Almost all students accused of rape and sexual assault are male, according to Judicial Administrator Mary Beth Grant law ’88. Since 1992, only one female has been accused through the J.A.

“Cornell needs to have a full-time position for a male anti-violence educator,” said Eric Acree, Africana librarian, who currently volunteers to work with male students accused of rape, sexual assault or sexual abuse. “I agree 100 percent that rape education needs to be targeted at men. Rapes have always happened on this campus. Why wait for a situation like Duke to happen at Cornell?”

About four years ago, Acree volunteered to organize and train male colleagues to talk with male students who are accused of sexual offenses before the judicial administrator.

The program, created by the J.A., sends accused students to mandatory sessions with trained volunteers of the same sex to talk about the issues.

Reactions of accused male students “range anywhere from ‘damn, what did I do? And if I did it, I can’t believe I did’ to ‘I didn’t do anything wrong,'” Acree said.

Leon Lawrence, director of multicultural affairs at the College of Architecture, Art and Planning, has talked with about six accused male students. If there is any common thread, it seems to be alcohol, he said.

“If alcohol is involved there seems to be a lot of miscommunication, and thinking that ‘no’ doesn’t really mean ‘no,'” Lawrence said. “A lot of our conversations are about how to help them find ways to take better care of themselves and the people they’re with so it doesn’t happen again.”

Acree required one student accused of rape to develop a program to talk with his peers about sexual assault. He also assigns readings and has extensive conversations with the students.

“Some of the men are very ashamed and embarrassed,” Lawrence said. “There might have been one situation where initially, somebody was angry. But then after they thought about the whole thing, they weren’t … none of them ever said that they were wrongly accused.”

In the cases where proceedings are dropped, these conversations are a “last resort,” Acree said. “If we didn’t do this, nothing would be done. These guys would just be walking around.”

“The people that commit rapes by and large are men and it’s not effective for women to tell men not to rape,” said Prof.
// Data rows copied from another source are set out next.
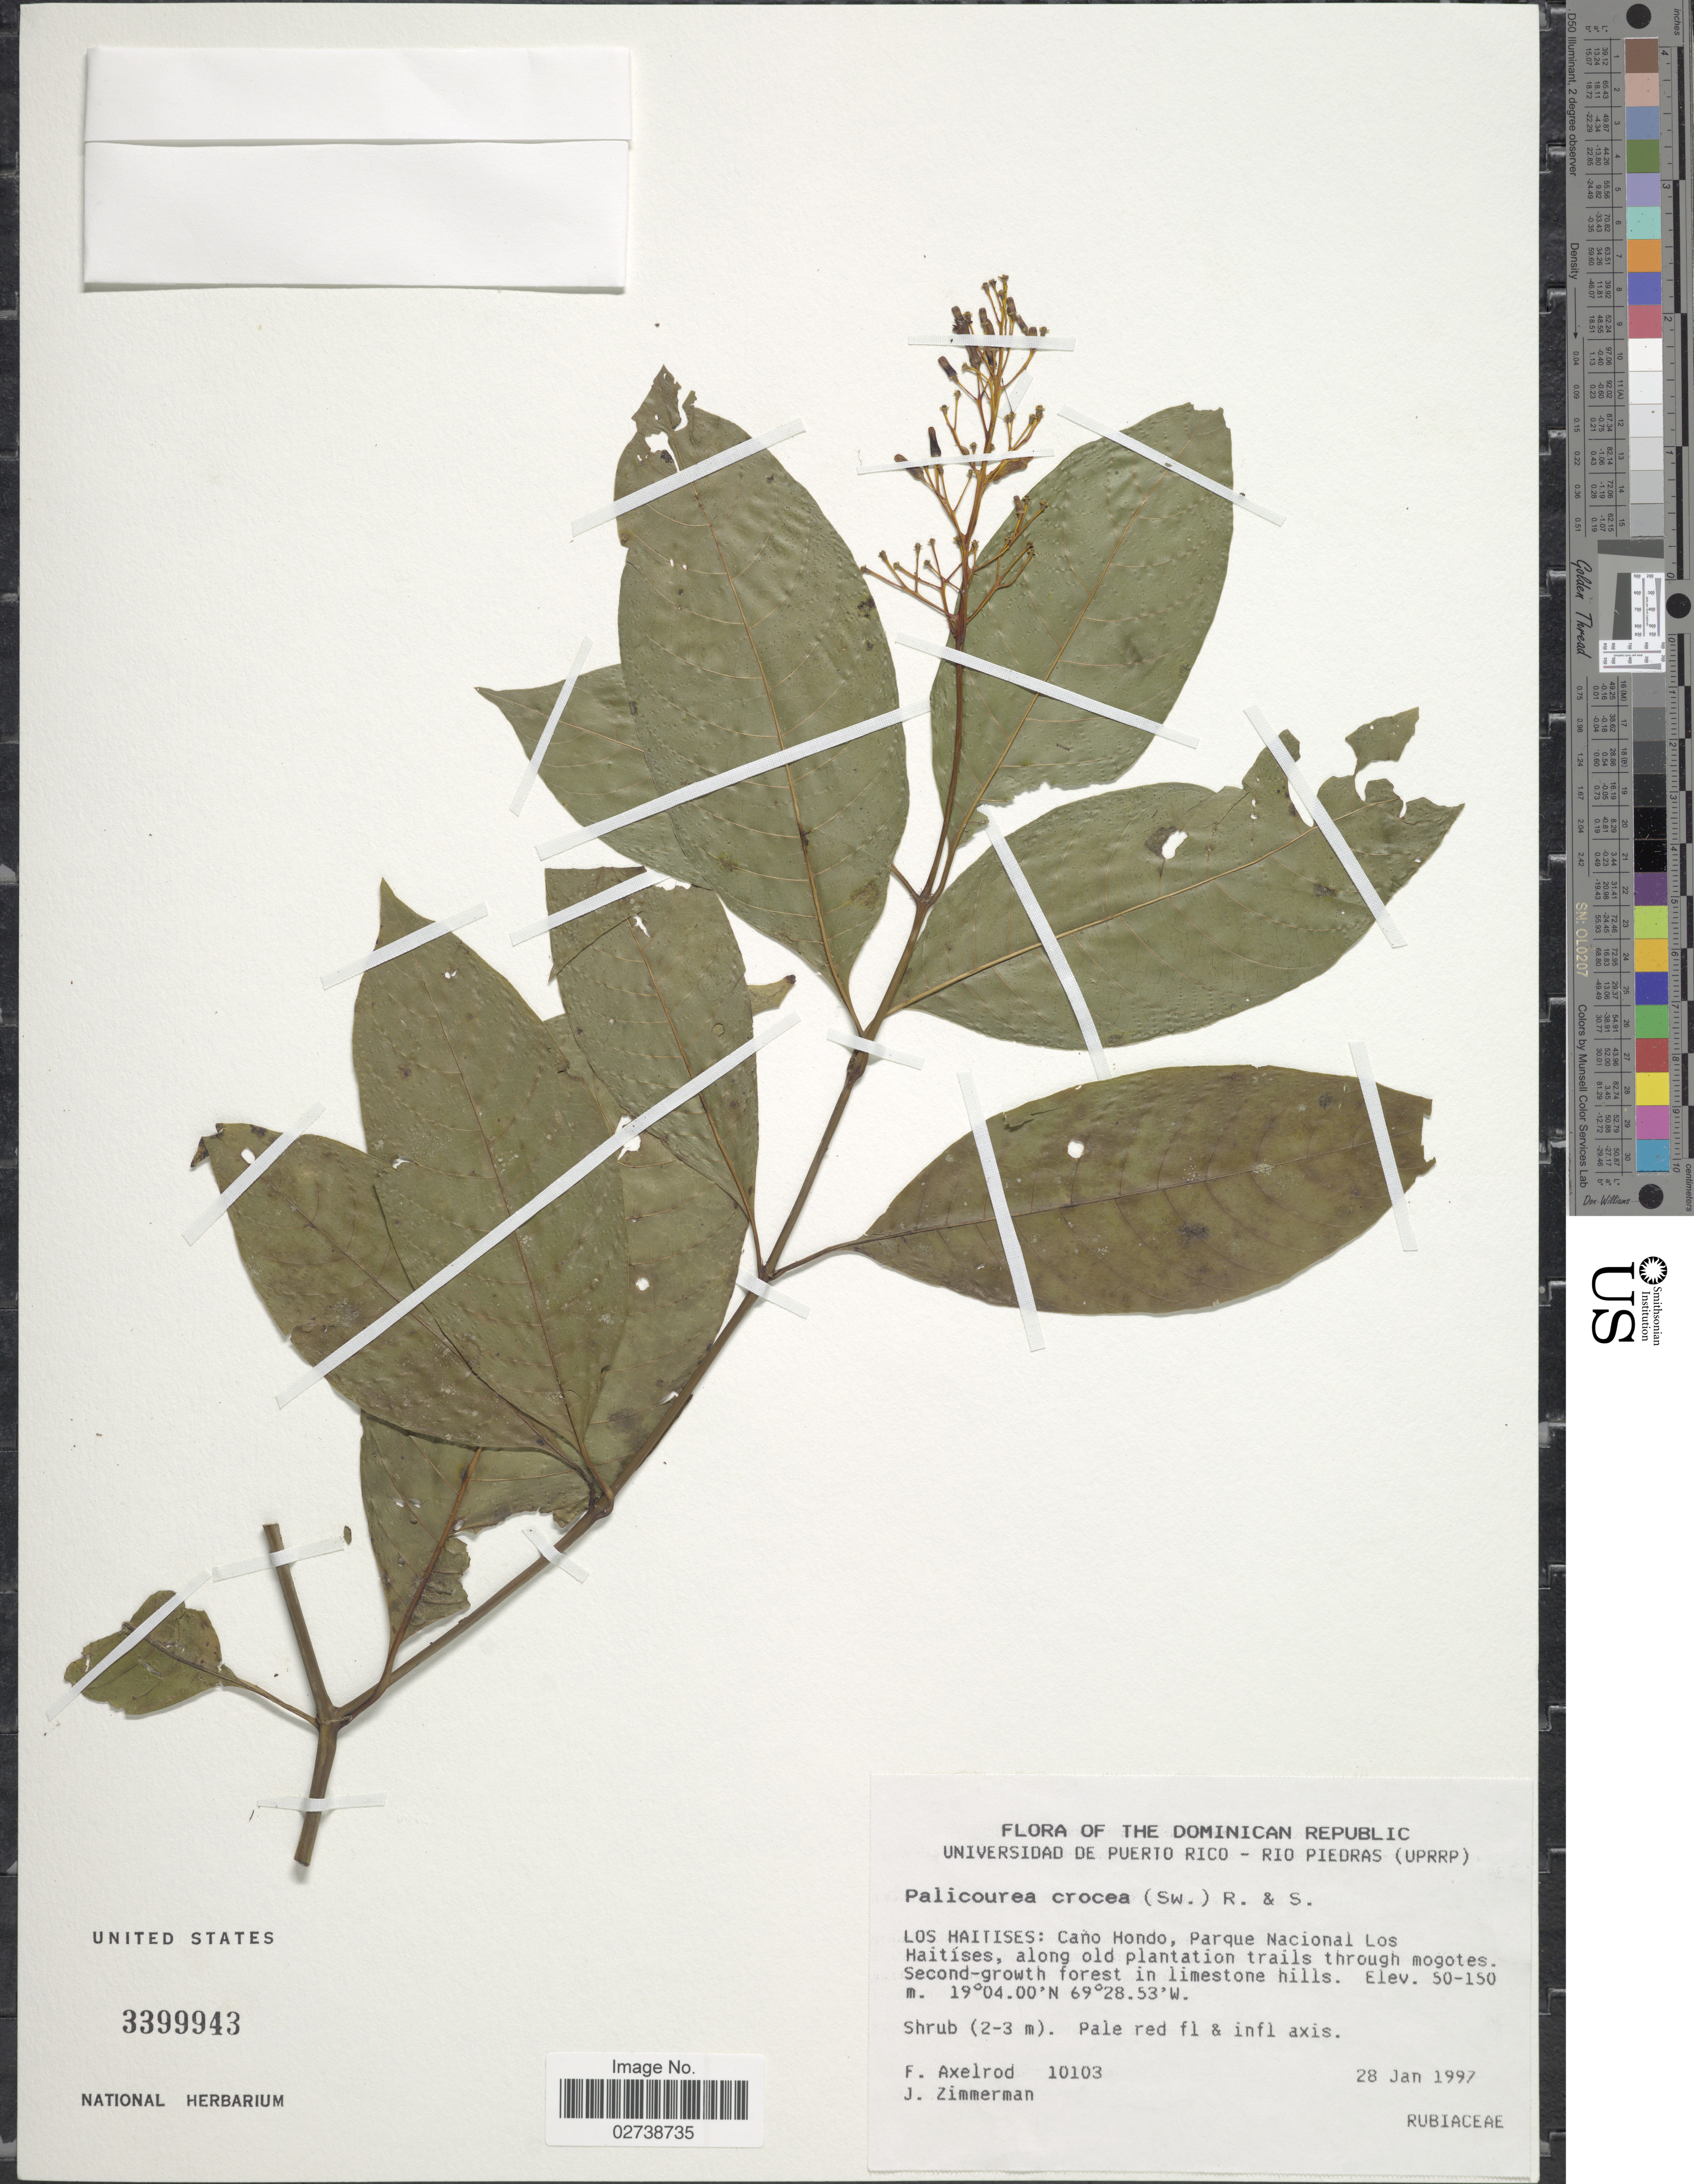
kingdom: Plantae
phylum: Tracheophyta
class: Magnoliopsida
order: Gentianales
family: Rubiaceae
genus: Palicourea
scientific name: Palicourea crocea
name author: (Sw.) Schult.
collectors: F. Axelrod & J. Zimmerman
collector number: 10103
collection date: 1997-01-28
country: Dominican Republic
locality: Los Haitises: Cano Hondo, Parque Nacional Los Haitíses, along old plantation trails through mogotes. Second-growth forest in limestone hills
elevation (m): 50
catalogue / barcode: US 3399943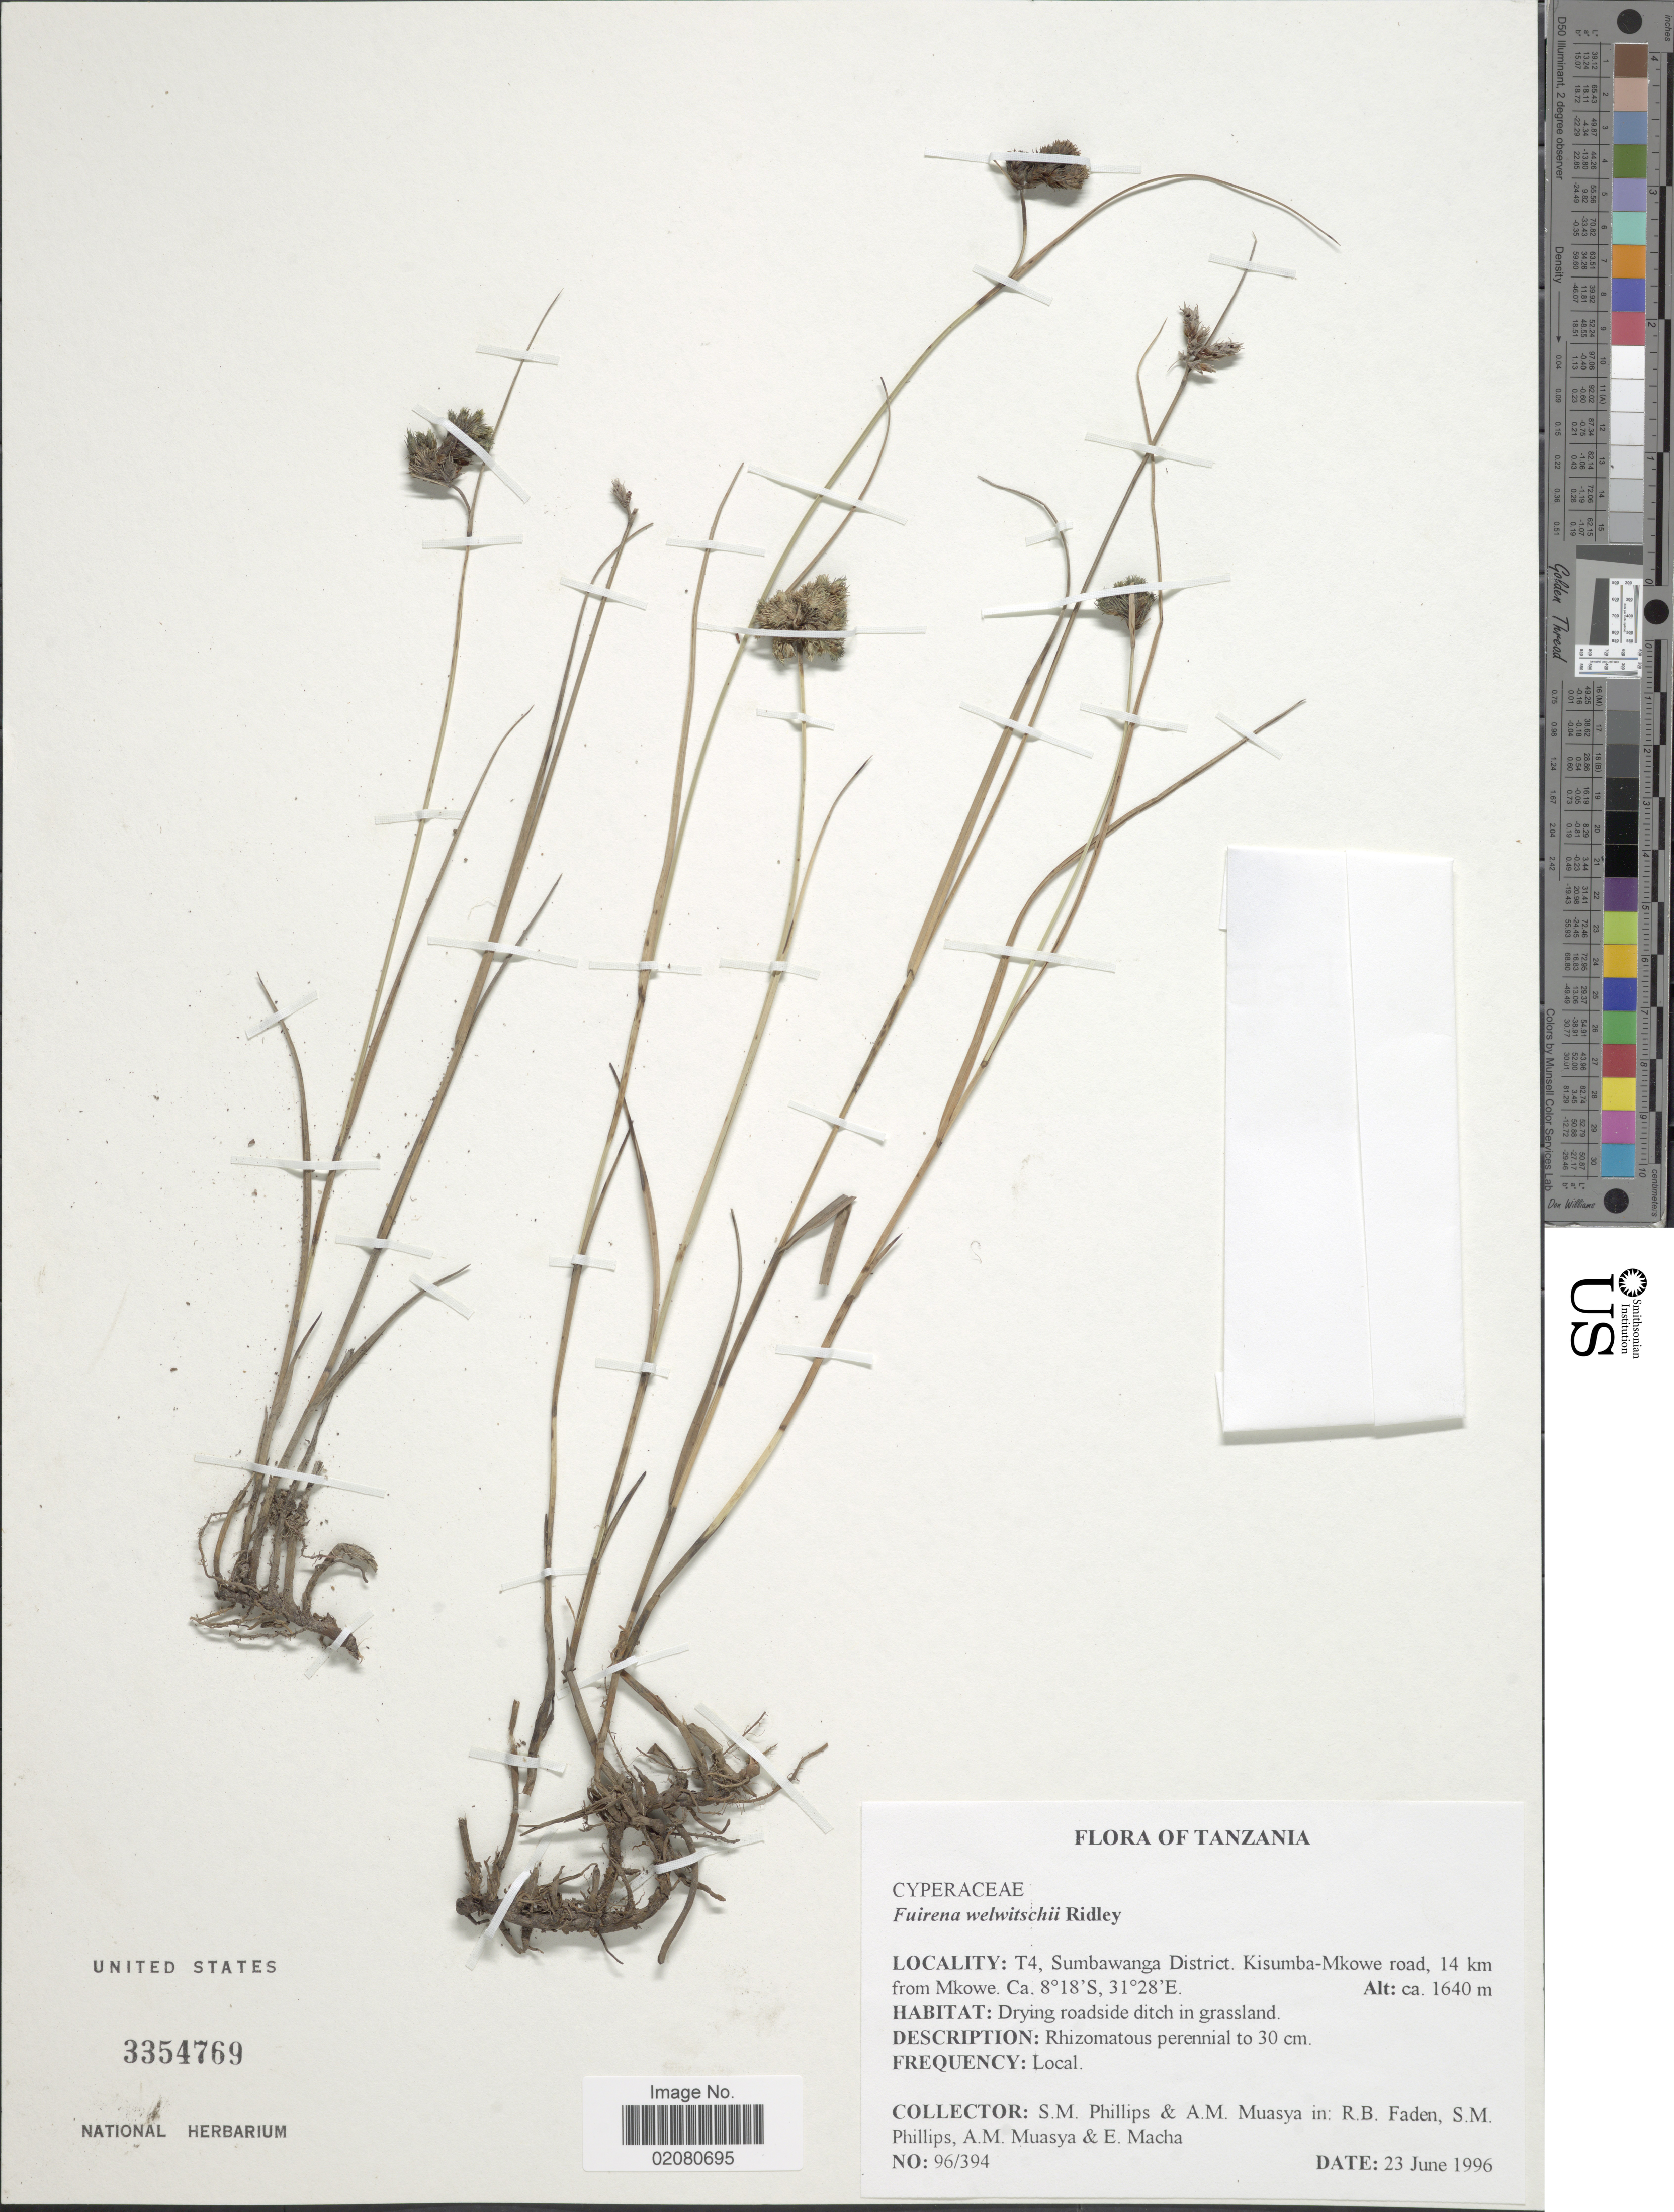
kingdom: Plantae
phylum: Tracheophyta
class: Liliopsida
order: Poales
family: Cyperaceae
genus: Fuirena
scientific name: Fuirena welwitschii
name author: Ridl.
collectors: R. B. Faden, S. M. Phillips, A. Muasya & E. Macha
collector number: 96/394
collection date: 1996-06-23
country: Tanzania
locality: T4, Sumbawanga District. Kisumba-Mkowe road, 14 km from Mkowe.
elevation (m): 1640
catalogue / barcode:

Andrea Parrot, chair of Cornell Advocates for Rape Education (CARE). “It’s not effective for a person from a disenfranchised group to tell the powerful group to give up that power.”

In August 2005, Harvard hired a “prevention specialist” in their Office of Sexual Assault Prevention whose job description focuses on developing and implementing prevention and outreach activities for undergraduate men.

CARE, an official university committee made up of faculty, students, staff and community members, hopes that Cornell will take notice and follow in Harvard’s footsteps.

“The biggest thing that’s lacking is a male educator doing work around masculinities and sexual assault with men,” said Nina Cummings, Gannett Health Center’s victim advocate. “That’s the next step in terms of changing the campus climate.”

However, at the moment, the position is “still in the talking phase,” Cummings said.

“It’s a really complicated issue because I know that colleges don’t want to be known as places where women are raped – which, in fact, they are,” said Toni Sunderland, counselor-advocate at the Advocacy Center, an Ithaca organization that offers support, advocacy and education about sexual assault. “It is very hard for them to get involved and to treat this is as a human rights issue that happens on their campuses.”